§ **Work instructions**:
Could you copy the data that follows exactly as written, but drop the pictures?

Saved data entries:

▶

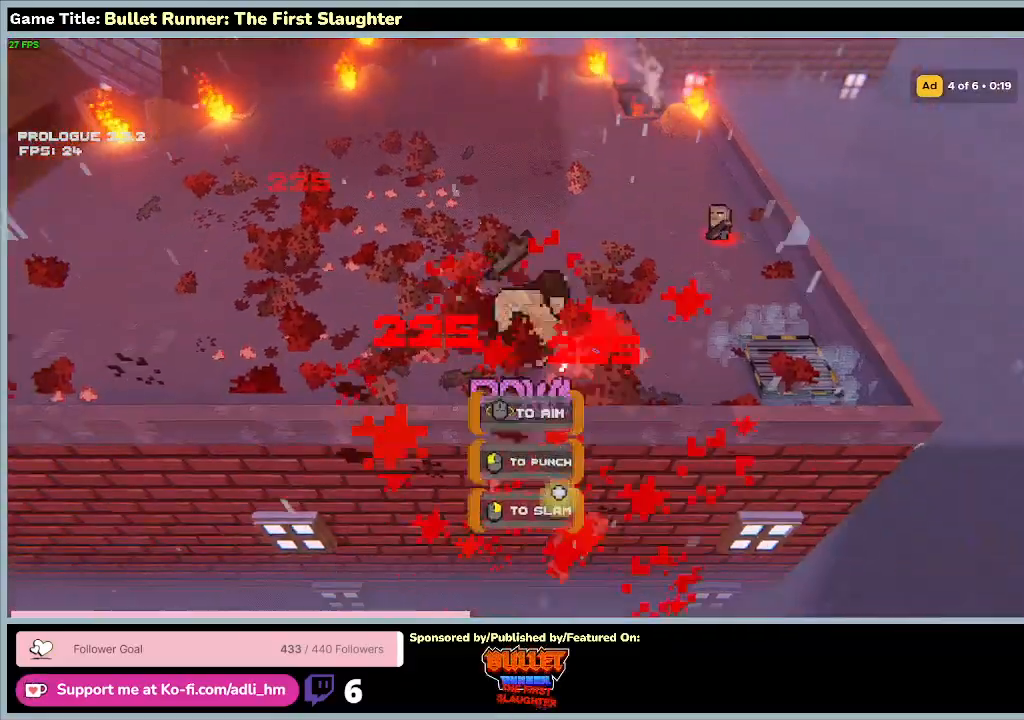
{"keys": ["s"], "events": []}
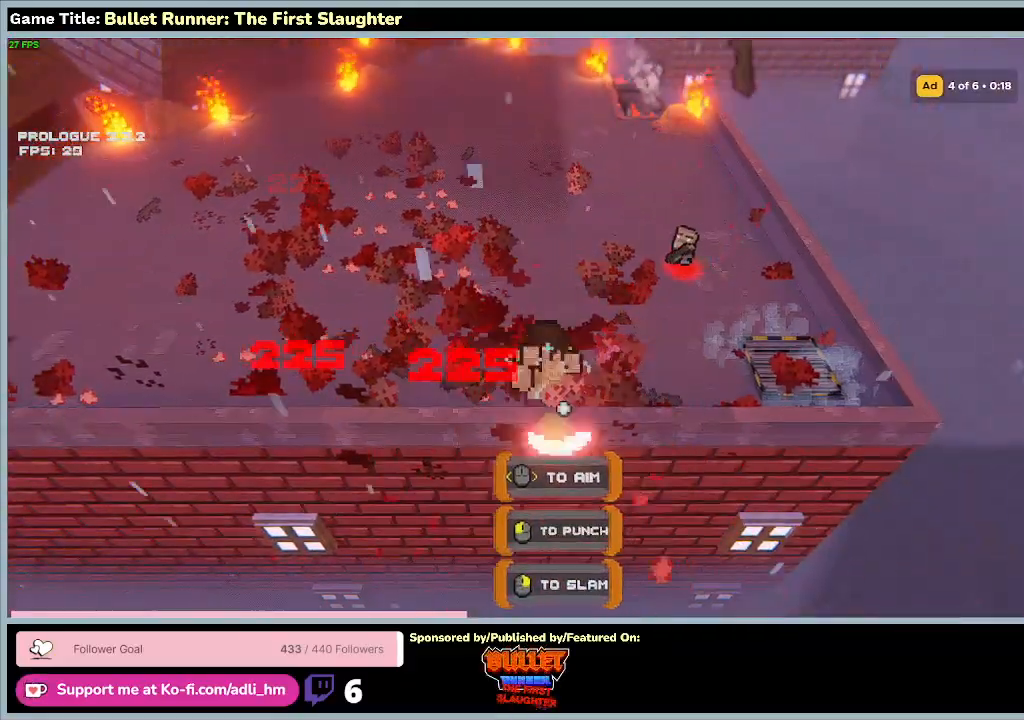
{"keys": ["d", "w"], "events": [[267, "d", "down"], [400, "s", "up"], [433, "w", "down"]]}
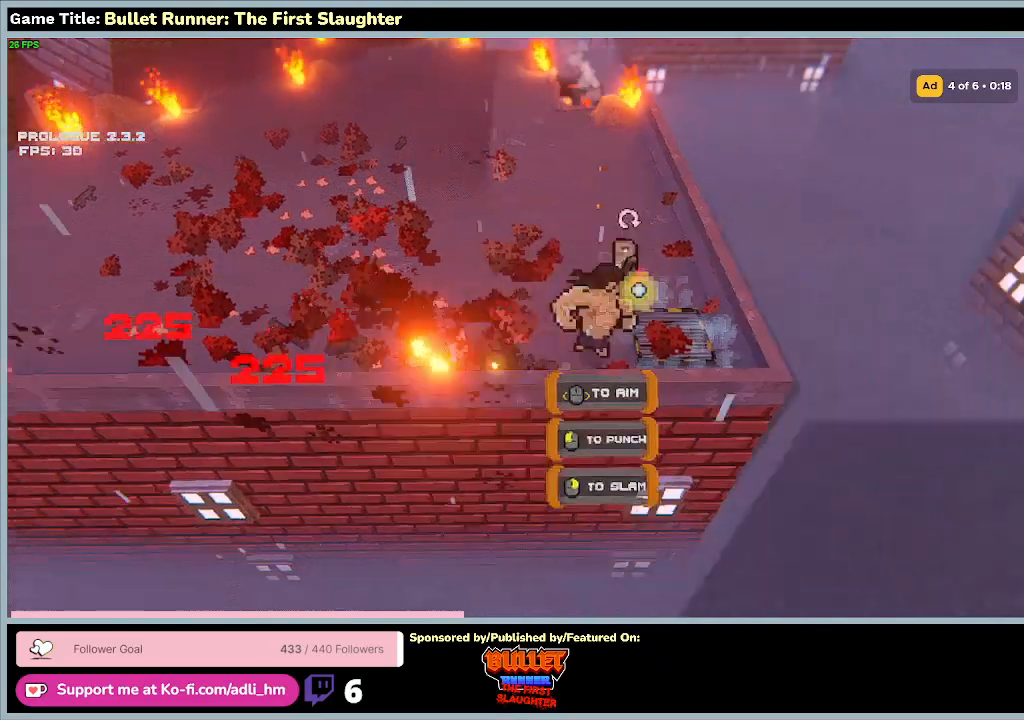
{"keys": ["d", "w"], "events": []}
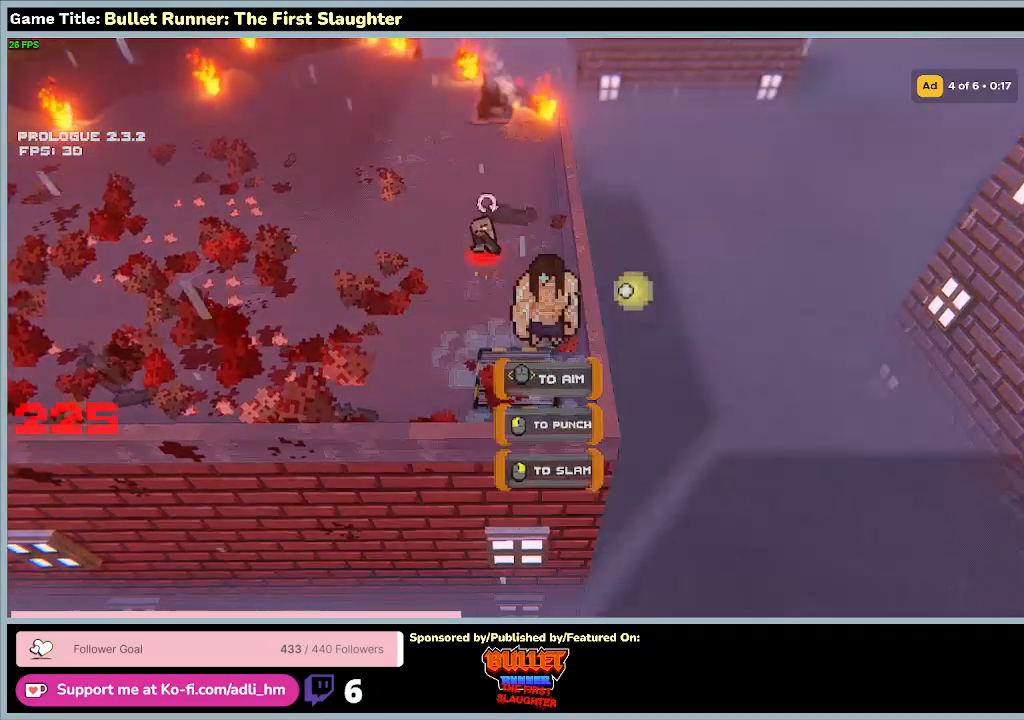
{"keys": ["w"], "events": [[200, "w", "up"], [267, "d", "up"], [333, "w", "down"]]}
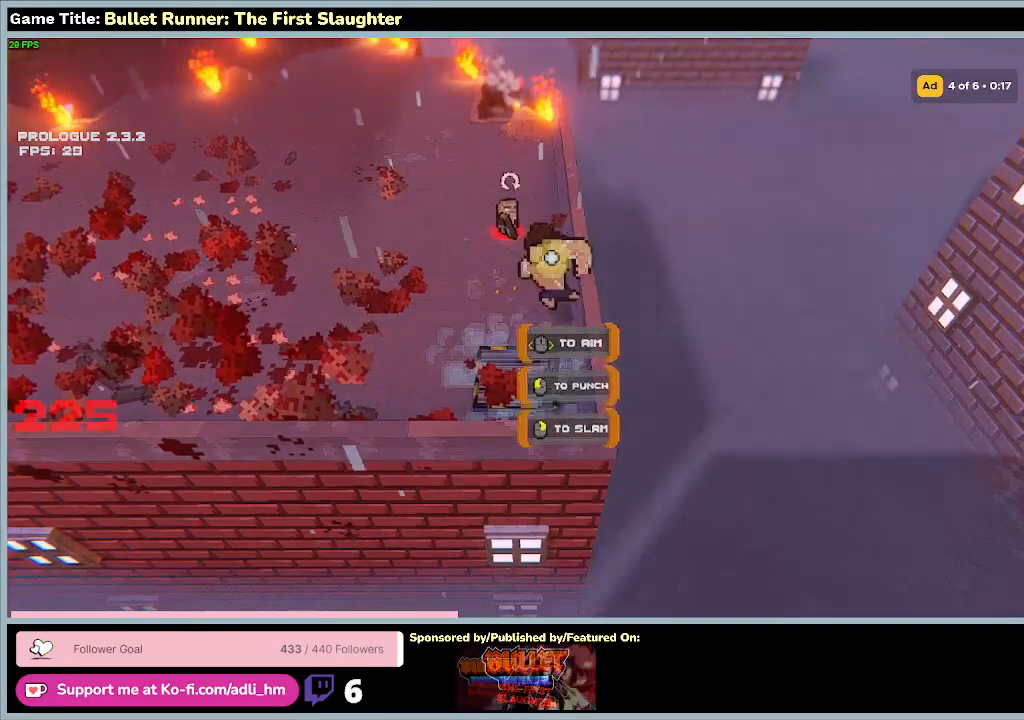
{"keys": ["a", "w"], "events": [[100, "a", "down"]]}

◀

§ **Task solution**:
{"keys": ["s"], "events": []}
{"keys": ["d", "w"], "events": [[267, "d", "down"], [400, "s", "up"], [433, "w", "down"]]}
{"keys": ["d", "w"], "events": []}
{"keys": ["w"], "events": [[200, "w", "up"], [267, "d", "up"], [333, "w", "down"]]}
{"keys": ["a", "w"], "events": [[100, "a", "down"]]}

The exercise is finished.